**EXERCISE GOAL**:
Reproduce word for word the part of the AfCFTA article that begins at the words "Mene has the" and stops after the words "dispute settlement mechanism.".

**EXTRACT TO READ**:
Segment Open

AfCFTA’s first deal to go ahead, despite virus complications

Business Day | 11 March 2020

AfCFTA’s first deal to go ahead, despite virus complications

by Leanne de Bassompierre (Bloomberg)

Abidjan — The coronavirus outbreak is unlikely to scupper a July 1 target for the first commerce under the African Continental Free Trade Area agreement (AfCFTA), even if meetings to iron out details are being canceled, said the zone’s most senior official.

Cross-border travel bans by some governments, as well as restrictions imposed by companies on their employees, have led to conferences being canceled. The Africa CEO Forum, which was scheduled for this week in Abidjan, Ivory Coast, was postponed at short notice due to the coronavirus outbreak.

“I don’t think anybody would have anticipated that the virus would be so disruptive to the entire global economy,” South African Wamkele Mene, secretary-general of the AfCFTA, said by phone. He was due to attend the forum in Abidjan.

The virus “is a big issue to take into consideration”, Mene said. “But, you know, I think we will have to find a way. We’re going to have to find a way.”

Mene has the gargantuan task of getting 54 countries to agree on trade issues. He will move to Ghana, the secretariat or permanent office of the trade zone, at the end of the month to officially start work on April 1. Other aspects of the job will include helping member states implement the agreement and establishing a dispute settlement mechanism.

Segment Closed

**DATA FOR REVIEW**:
Segment Open

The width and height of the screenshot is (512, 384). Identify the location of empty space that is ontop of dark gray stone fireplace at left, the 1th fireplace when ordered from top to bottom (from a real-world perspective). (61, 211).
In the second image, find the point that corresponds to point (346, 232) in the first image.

Segment Closed
Segment Open

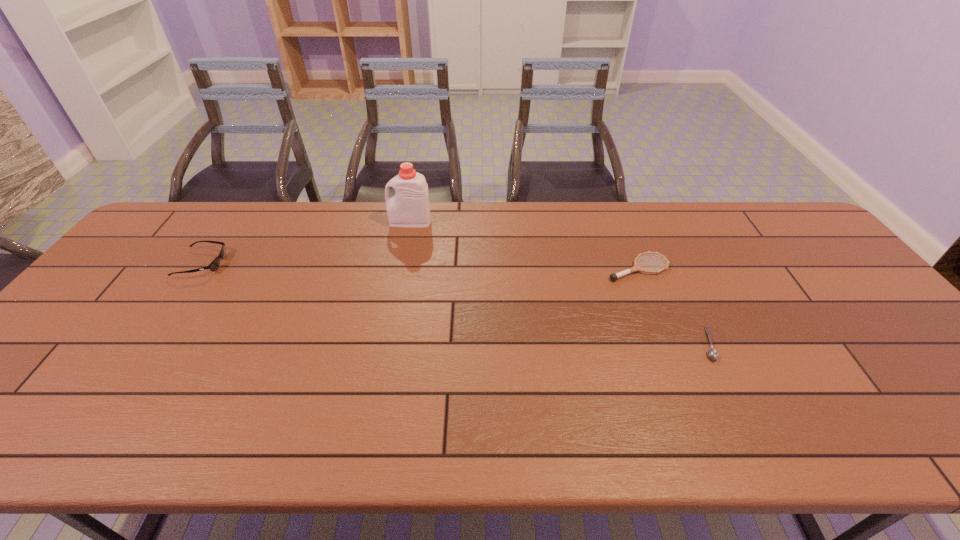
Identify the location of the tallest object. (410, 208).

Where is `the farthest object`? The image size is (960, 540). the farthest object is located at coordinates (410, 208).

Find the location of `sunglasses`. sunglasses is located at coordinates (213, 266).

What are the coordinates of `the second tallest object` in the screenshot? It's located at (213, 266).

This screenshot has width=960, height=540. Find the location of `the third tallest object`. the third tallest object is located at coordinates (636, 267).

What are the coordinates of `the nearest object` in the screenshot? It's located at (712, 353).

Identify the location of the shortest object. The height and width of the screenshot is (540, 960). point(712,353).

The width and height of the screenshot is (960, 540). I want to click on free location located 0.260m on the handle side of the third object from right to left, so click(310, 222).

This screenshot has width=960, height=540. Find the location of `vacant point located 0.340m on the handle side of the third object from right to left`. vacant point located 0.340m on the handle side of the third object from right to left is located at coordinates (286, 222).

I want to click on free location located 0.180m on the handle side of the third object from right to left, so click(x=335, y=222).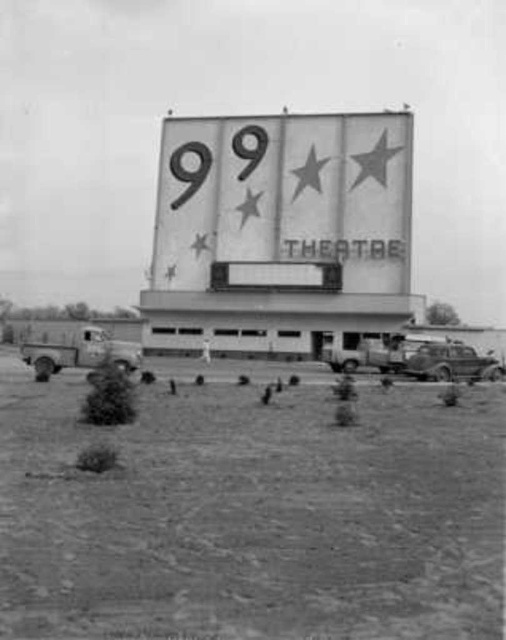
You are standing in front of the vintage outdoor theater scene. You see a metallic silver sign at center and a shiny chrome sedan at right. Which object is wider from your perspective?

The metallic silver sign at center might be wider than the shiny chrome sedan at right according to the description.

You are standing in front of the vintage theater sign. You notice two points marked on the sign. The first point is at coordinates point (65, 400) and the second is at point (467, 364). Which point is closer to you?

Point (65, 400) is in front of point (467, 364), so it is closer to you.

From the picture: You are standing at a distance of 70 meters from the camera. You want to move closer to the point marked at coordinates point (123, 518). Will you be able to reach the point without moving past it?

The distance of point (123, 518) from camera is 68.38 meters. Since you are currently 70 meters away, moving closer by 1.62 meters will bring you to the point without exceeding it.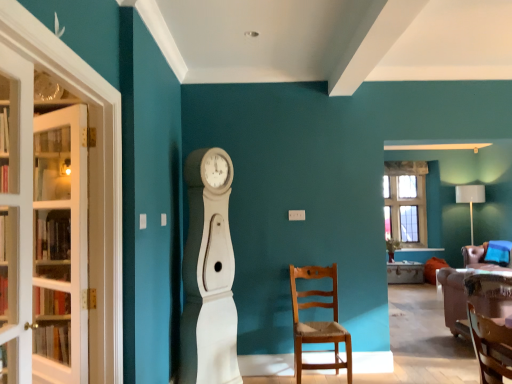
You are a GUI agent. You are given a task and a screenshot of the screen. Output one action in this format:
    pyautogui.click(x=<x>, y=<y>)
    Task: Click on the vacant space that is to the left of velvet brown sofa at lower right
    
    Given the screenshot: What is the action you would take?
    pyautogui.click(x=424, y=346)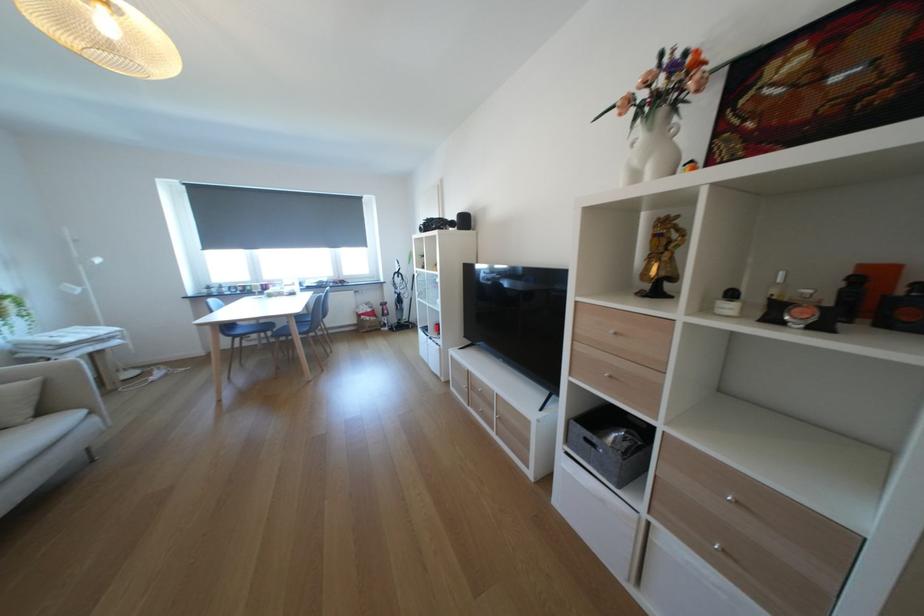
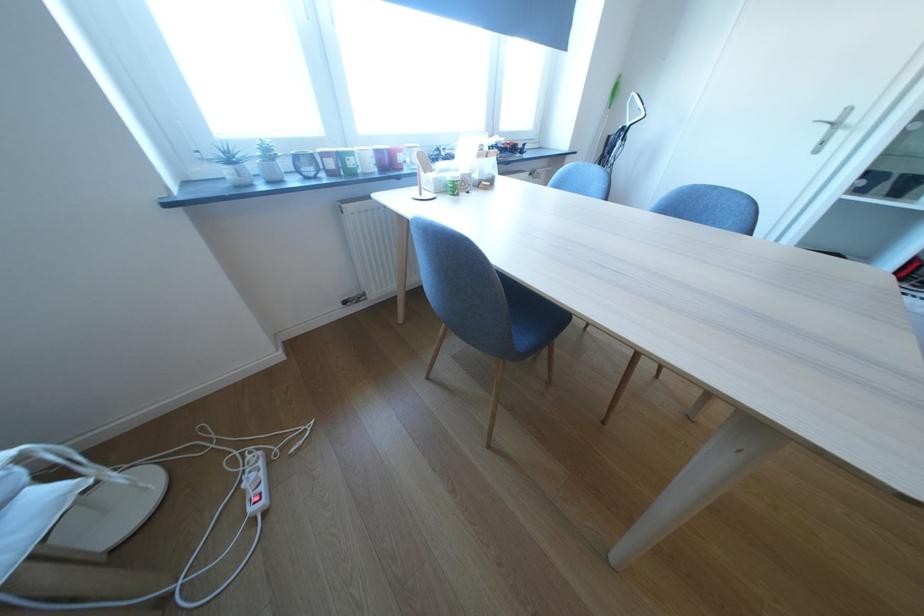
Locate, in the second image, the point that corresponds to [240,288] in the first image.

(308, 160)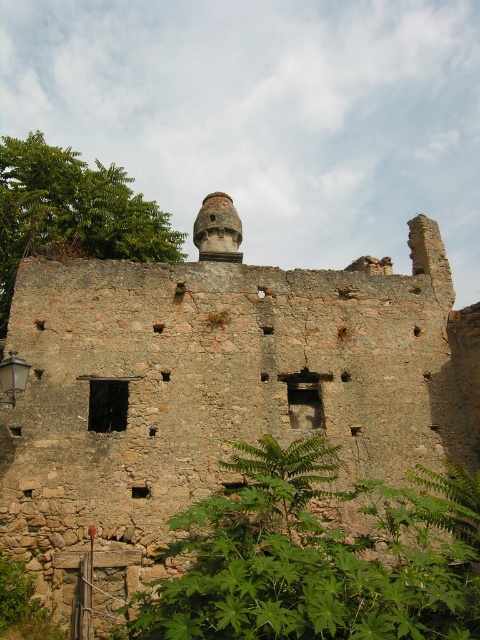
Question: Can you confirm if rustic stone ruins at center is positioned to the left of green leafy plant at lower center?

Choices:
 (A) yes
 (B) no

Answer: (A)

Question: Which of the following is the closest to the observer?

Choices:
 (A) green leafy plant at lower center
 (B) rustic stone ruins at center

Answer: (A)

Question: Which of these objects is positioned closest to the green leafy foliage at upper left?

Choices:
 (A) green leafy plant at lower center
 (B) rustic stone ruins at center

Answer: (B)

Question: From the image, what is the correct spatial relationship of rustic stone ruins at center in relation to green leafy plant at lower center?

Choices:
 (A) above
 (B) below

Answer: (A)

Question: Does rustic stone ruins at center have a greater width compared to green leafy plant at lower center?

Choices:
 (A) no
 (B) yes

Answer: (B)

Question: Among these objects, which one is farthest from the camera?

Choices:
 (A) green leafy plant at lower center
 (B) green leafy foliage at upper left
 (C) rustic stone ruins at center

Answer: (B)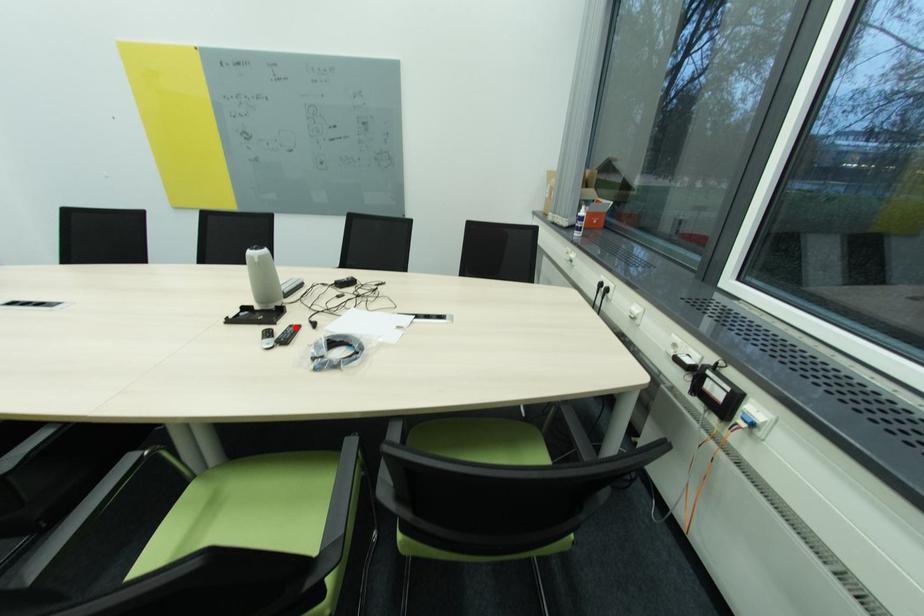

Segment Closed
Segment Open

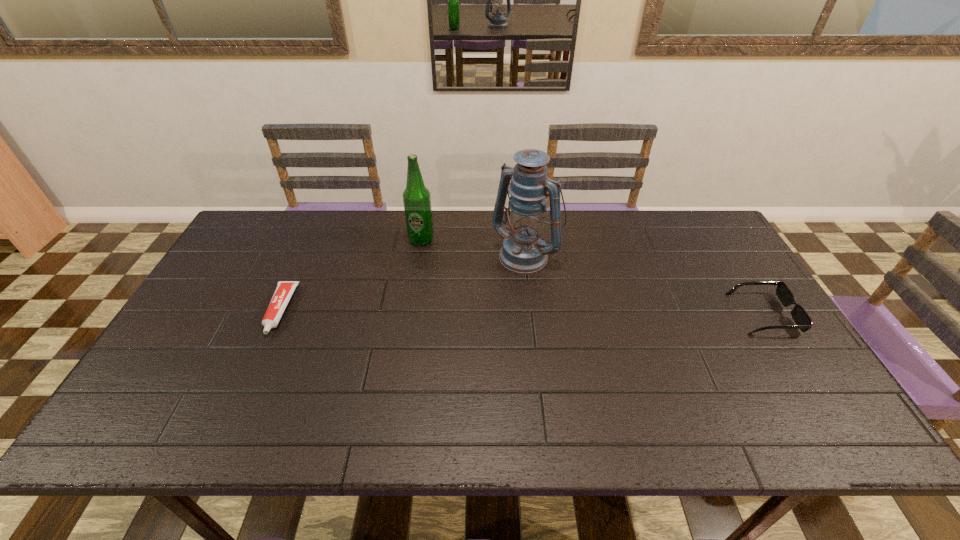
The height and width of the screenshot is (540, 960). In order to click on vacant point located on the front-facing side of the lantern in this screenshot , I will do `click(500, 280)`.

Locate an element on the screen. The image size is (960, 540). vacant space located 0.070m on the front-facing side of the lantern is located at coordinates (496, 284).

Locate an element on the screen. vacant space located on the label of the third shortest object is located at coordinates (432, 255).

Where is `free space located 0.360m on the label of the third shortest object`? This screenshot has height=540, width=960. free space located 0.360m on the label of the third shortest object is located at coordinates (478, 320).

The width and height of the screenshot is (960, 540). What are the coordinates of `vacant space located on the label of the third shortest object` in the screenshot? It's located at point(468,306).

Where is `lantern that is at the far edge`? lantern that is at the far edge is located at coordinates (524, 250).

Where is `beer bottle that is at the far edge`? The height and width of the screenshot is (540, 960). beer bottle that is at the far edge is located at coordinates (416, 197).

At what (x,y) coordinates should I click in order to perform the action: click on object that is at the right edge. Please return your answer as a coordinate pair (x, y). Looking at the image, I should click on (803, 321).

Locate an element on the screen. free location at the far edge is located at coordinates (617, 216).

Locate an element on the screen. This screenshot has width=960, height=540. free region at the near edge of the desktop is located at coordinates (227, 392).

Segment Closed

**TASK OUTPUT**:
Mene has the gargantuan task of getting 54 countries to agree on trade issues. He will move to Ghana, the secretariat or permanent office of the trade zone, at the end of the month to officially start work on April 1. Other aspects of the job will include helping member states implement the agreement and establishing a dispute settlement mechanism.